One of my other biggest issues is one of judgement. I don’t like to admit it, but I am a very judgmental person. I don’t mean that in a way that I am constantly looking down on people either, its more that I categorize them. It is why I make a good recruiter. I am good at seeing people very clearly for who they are, and accurately assessing if they would be a good fit for a job or not. When you are always judging and categorizing people though, it tends to shut you off from seeing what they might actually be capable of. Leaving room for people to surprise you with who they are, is important.

What I began to see last night, is that because I have always felt like I don’t belong, I judge myself the hardest. Recently I found myself in a relationship with someone who was a lot like me. We were alike in many ways, but in particular we both were dealing with abandonment issues, and we both were rather judgmental. Because we were so similar, I found myself constantly berating and judging him for his shortcomings. They were my shortcomings as well, and I absolutely couldn’t stop myself from just tearing him apart over some things. It wasn’t healthy, and ultimately it wasn’t sustainable. What it made me realize though is that internally, I am berating myself on a constant basis, just as harshly as I was doing to him.

I judge myself for not being perfect, and when people get close enough to me, I push them away so they can’t see my true and imperfect self. I have been living this pattern my whole life, and that is why I have always felt like this outsider… because I have made myself one.

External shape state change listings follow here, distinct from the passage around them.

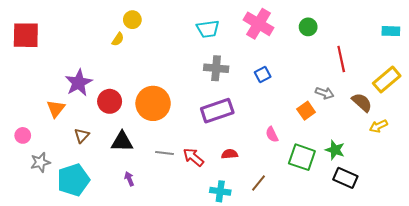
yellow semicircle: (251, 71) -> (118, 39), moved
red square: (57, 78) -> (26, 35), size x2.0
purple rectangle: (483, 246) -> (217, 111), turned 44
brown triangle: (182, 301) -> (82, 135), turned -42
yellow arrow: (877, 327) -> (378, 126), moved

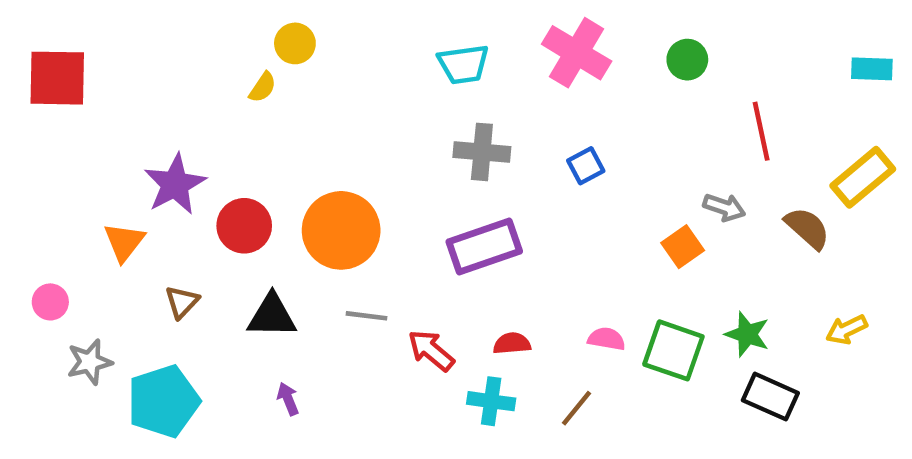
yellow arrow: (378, 126) -> (847, 330), moved
pink semicircle: (272, 134) -> (607, 339), moved, turned 126
gray line: (164, 153) -> (366, 316), moved
cyan cross: (220, 191) -> (491, 401), moved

I woke up this morning to the news that a friend of mine had passed away. This friend had lived a challenging life, and struggled for a long time with an alcohol addiction. Despite his best attempts, I think he too, just always felt alone, like an outsider who didn’t belong anywhere. Hearing that news really shook me.

In processing all of this, I don’t know what exactly the right thing to do is. However, I know that I have to change. I know that I don’t want to be an outsider anymore. I want to be present with people. I want to not judge them and only see them as a certain category that I have put them in, I want to be open to the fact that they might surprise me if I let them. I want to find myself in a room of people I know and be able to smile at all the joy we’ve shared between us. I want to be an inviting and welcoming spirit who people seek out for insight and guidance. I am quirky, weird, and a bit out there, but I see now that doesn’t mean that I don’t belong. That means that I need to be my truest, weirdest self, and attract my quirky, out there tribe of people to me. I think my mistake has always been that in feeling like the outsider, I didn’t realize it was because my soul came here to create a new tribe with a new vibe. It’s not on me to seek out those people, but rather to be me to my fullest, without judging myself, and to know that those that are meant to be in my life will find me when I do just that.

So that’s what I’m working on. I think I’ve been working on that for awhile but now I really see it. I see that loving and accepting myself completely is my only real option for happiness in this life.

So, fair warning… if you thought I was weird before… you ain’t seen nothing yet. :p

Hug your loved ones close today. Be present with people. It’s been a rough few weeks of energy for a lot of us, and you never know what someone else is really going through unless you listen, share, and truly connect. The world needs more real connections right now more than ever.